Assignment: In the data below, retype exactly the line that contains "What are some" and every line after it, through the last.

Records shown Start Marker

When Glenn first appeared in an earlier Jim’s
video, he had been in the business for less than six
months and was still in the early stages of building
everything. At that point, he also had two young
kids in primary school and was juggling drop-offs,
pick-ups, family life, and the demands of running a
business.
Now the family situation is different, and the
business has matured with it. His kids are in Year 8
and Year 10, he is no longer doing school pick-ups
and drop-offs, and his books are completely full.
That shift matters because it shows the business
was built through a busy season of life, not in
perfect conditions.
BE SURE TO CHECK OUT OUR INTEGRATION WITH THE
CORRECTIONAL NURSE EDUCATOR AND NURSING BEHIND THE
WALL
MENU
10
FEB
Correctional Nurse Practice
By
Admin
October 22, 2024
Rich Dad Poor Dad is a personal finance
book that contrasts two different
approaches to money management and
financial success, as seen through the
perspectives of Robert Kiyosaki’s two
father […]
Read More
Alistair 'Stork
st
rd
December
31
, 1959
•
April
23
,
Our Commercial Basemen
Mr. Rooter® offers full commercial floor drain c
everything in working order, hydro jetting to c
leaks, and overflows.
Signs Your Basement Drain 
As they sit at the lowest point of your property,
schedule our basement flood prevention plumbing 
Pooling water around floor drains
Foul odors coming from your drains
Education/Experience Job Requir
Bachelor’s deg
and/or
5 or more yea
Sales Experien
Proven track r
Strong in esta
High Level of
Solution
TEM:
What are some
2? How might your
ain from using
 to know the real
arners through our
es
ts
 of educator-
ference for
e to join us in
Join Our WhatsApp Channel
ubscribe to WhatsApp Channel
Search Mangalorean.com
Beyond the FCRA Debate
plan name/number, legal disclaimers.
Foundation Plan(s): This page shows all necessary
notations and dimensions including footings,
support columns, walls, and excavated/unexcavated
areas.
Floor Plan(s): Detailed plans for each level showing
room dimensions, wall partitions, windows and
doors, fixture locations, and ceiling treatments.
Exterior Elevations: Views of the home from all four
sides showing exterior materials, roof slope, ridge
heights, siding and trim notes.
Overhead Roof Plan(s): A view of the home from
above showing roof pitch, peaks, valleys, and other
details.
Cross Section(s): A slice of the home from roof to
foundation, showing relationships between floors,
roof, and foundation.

Records shown End Marker

Exercise result:
What are some
2? How might your
ain from using
 to know the real
arners through our
es
ts
 of educator-
ference for
e to join us in
Join Our WhatsApp Channel
ubscribe to WhatsApp Channel
Search Mangalorean.com
Beyond the FCRA Debate
plan name/number, legal disclaimers.
Foundation Plan(s): This page shows all necessary
notations and dimensions including footings,
support columns, walls, and excavated/unexcavated
areas.
Floor Plan(s): Detailed plans for each level showing
room dimensions, wall partitions, windows and
doors, fixture locations, and ceiling treatments.
Exterior Elevations: Views of the home from all four
sides showing exterior materials, roof slope, ridge
heights, siding and trim notes.
Overhead Roof Plan(s): A view of the home from
above showing roof pitch, peaks, valleys, and other
details.
Cross Section(s): A slice of the home from roof to
foundation, showing relationships between floors,
roof, and foundation.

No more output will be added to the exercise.